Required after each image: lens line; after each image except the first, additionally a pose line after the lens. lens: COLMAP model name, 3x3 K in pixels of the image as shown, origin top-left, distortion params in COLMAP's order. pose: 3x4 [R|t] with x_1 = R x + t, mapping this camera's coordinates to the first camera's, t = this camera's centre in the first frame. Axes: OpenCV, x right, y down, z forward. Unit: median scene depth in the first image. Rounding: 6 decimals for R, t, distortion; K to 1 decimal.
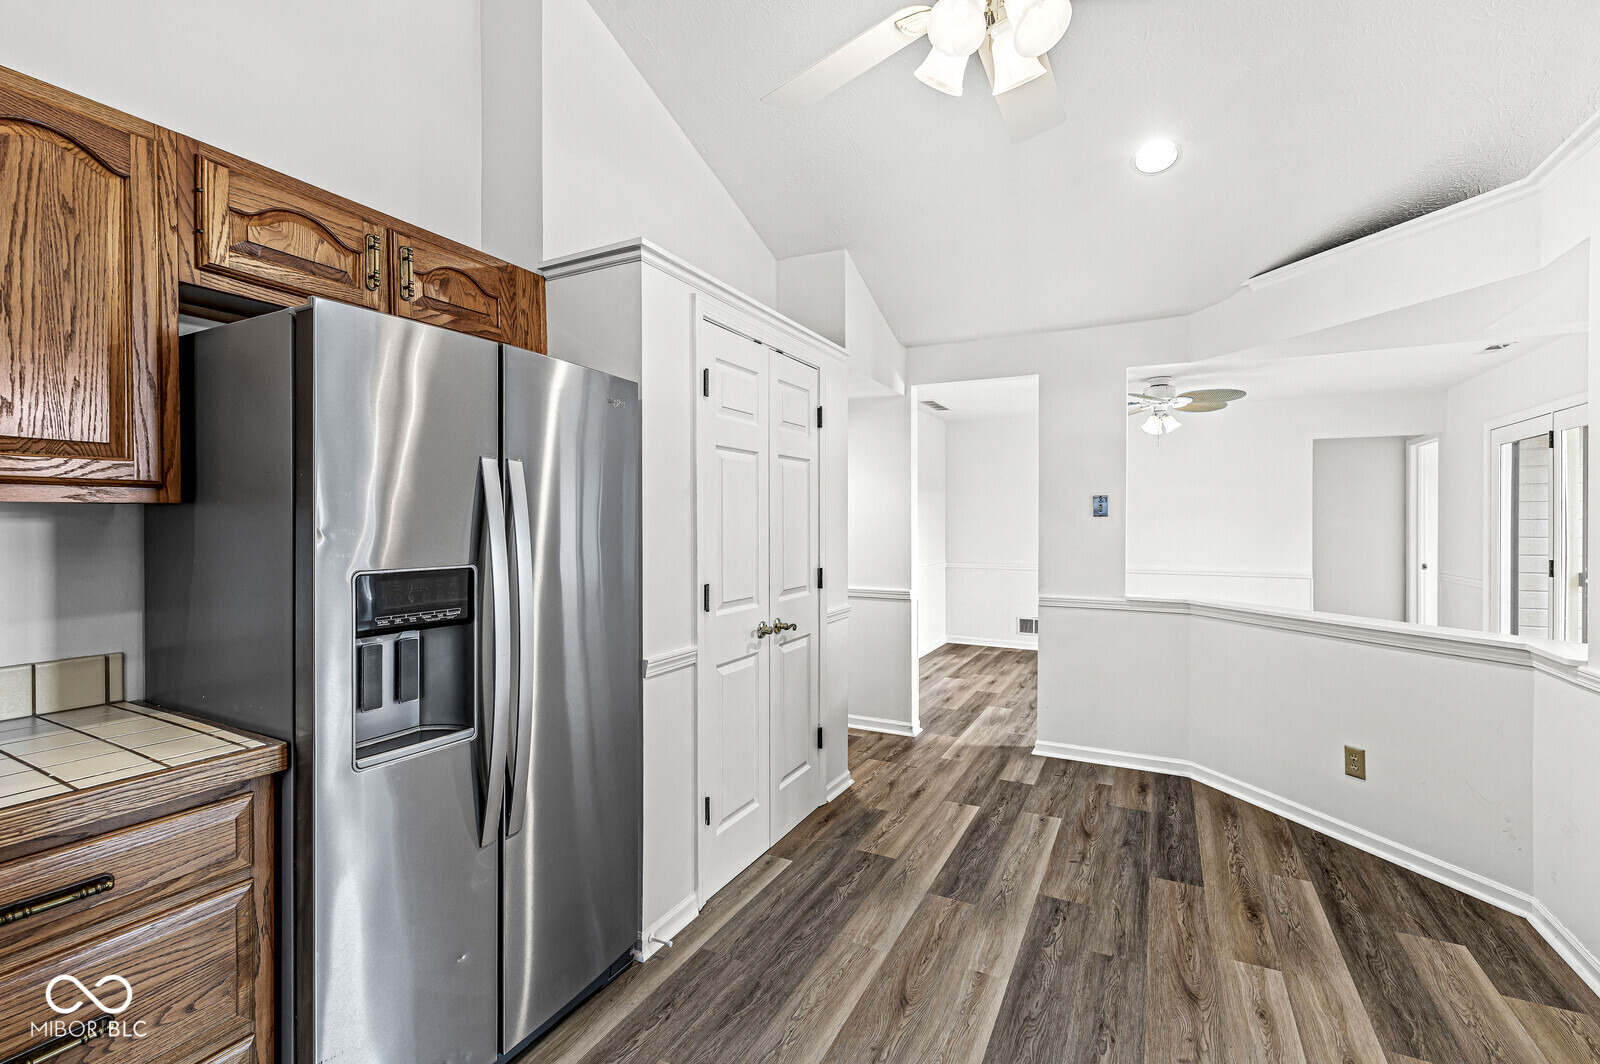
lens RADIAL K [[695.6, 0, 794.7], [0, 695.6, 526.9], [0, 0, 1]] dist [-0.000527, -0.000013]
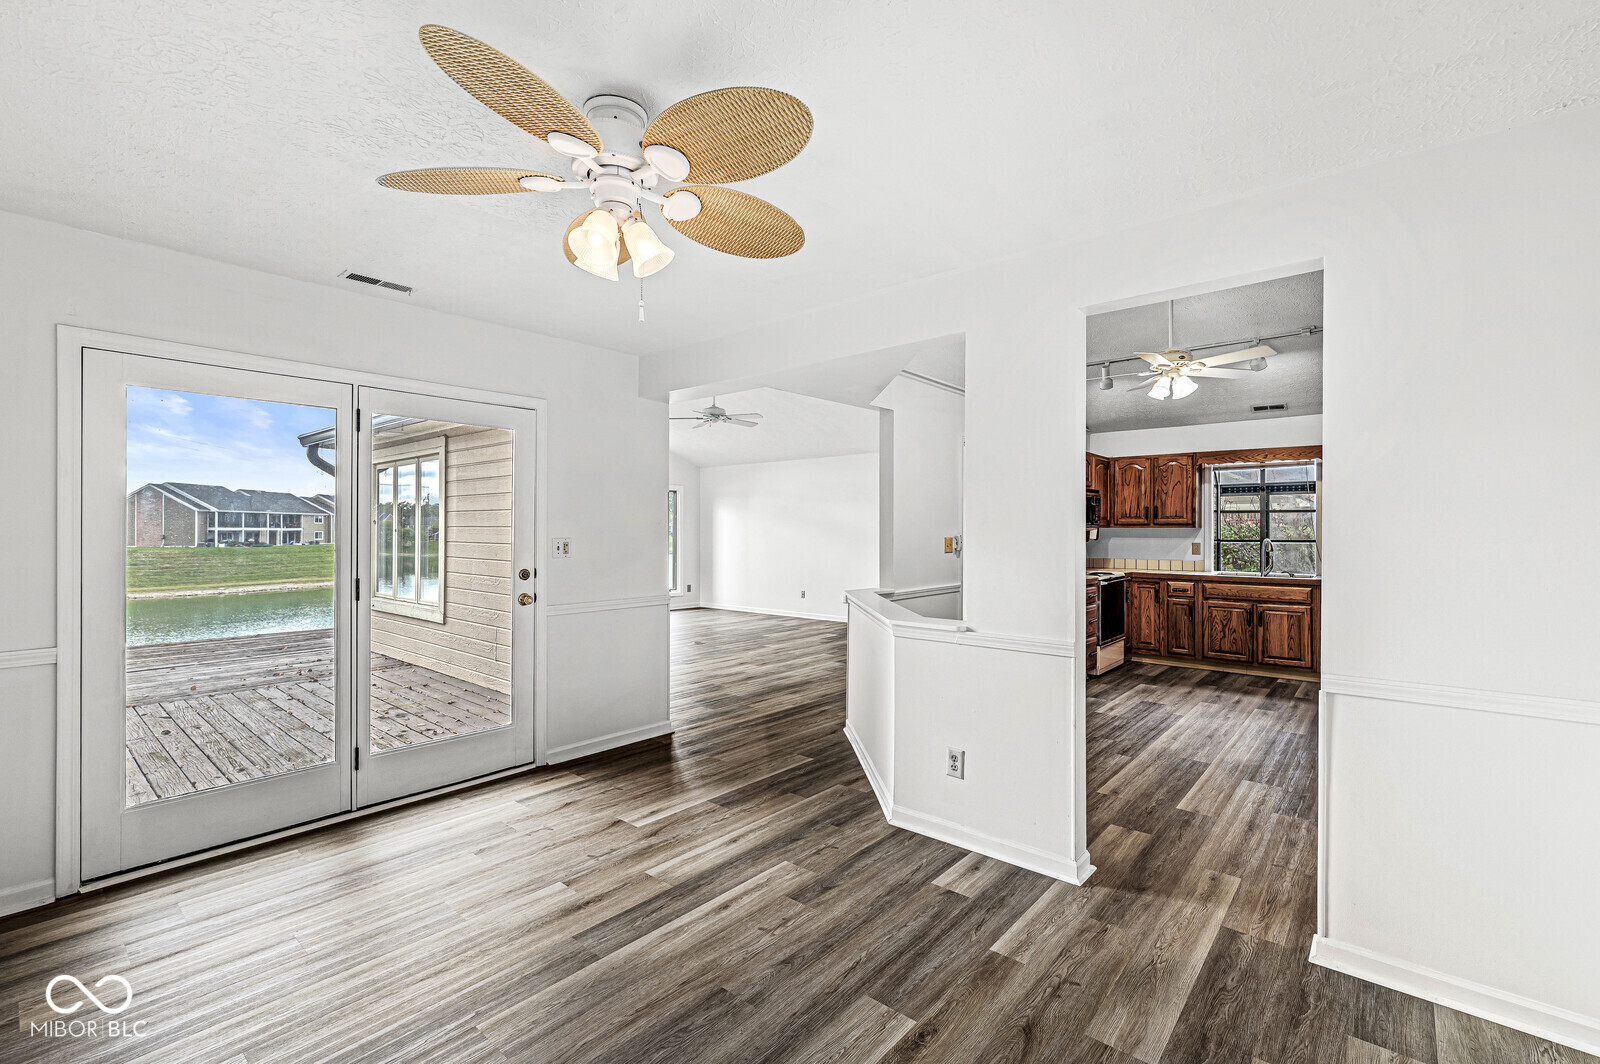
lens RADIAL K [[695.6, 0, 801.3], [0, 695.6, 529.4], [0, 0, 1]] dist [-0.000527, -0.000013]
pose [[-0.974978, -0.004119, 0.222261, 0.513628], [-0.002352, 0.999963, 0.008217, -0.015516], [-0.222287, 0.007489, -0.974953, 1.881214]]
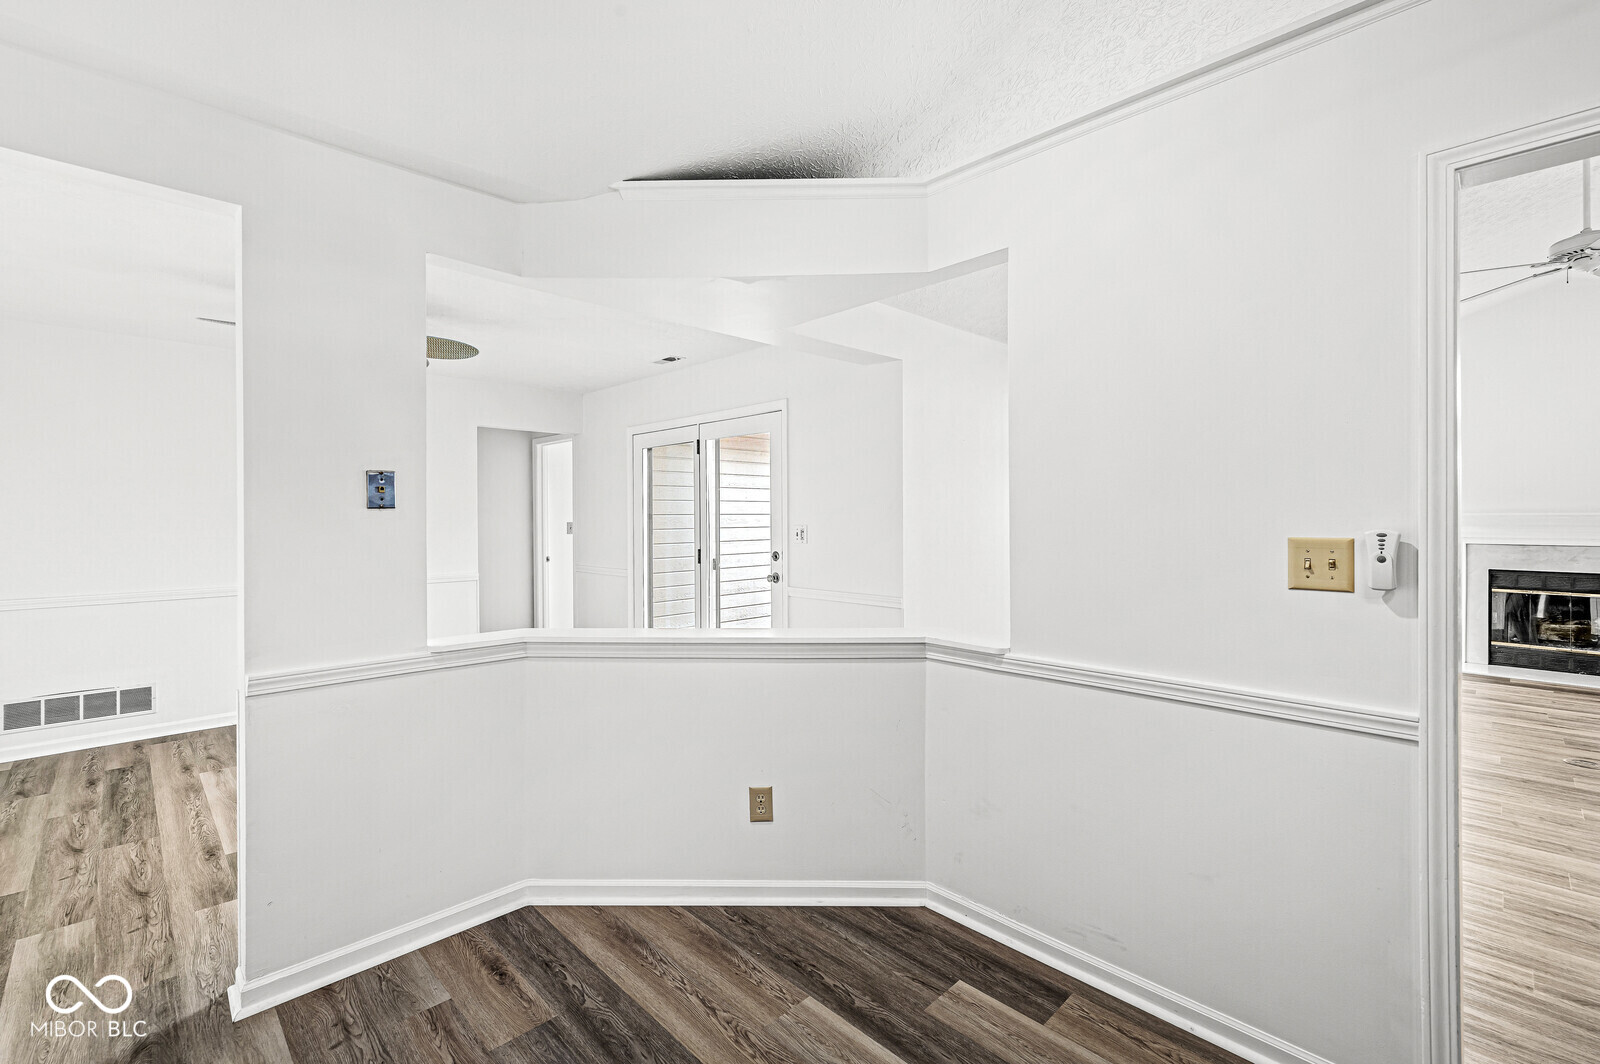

════════

* **What is being asked**:
Copy out the full listing above verbatim, omitting the pictures.

* **Final answer**:
Required after each image: lens line; after each image except the first, additionally a pose line after the lens. lens: COLMAP model name, 3x3 K in pixels of the image as shown, origin top-left, distortion params in COLMAP's order. pose: 3x4 [R|t] with x_1 = R x + t, mapping this camera's coordinates to the first camera's, t = this camera's centre in the first frame. Axes: OpenCV, x right, y down, z forward. Unit: median scene depth in the first image. Rounding: 6 decimals for R, t, distortion; K to 1 decimal.
lens RADIAL K [[695.6, 0, 794.7], [0, 695.6, 526.9], [0, 0, 1]] dist [-0.000527, -0.000013]
lens RADIAL K [[695.6, 0, 801.3], [0, 695.6, 529.4], [0, 0, 1]] dist [-0.000527, -0.000013]
pose [[-0.974978, -0.004119, 0.222261, 0.513628], [-0.002352, 0.999963, 0.008217, -0.015516], [-0.222287, 0.007489, -0.974953, 1.881214]]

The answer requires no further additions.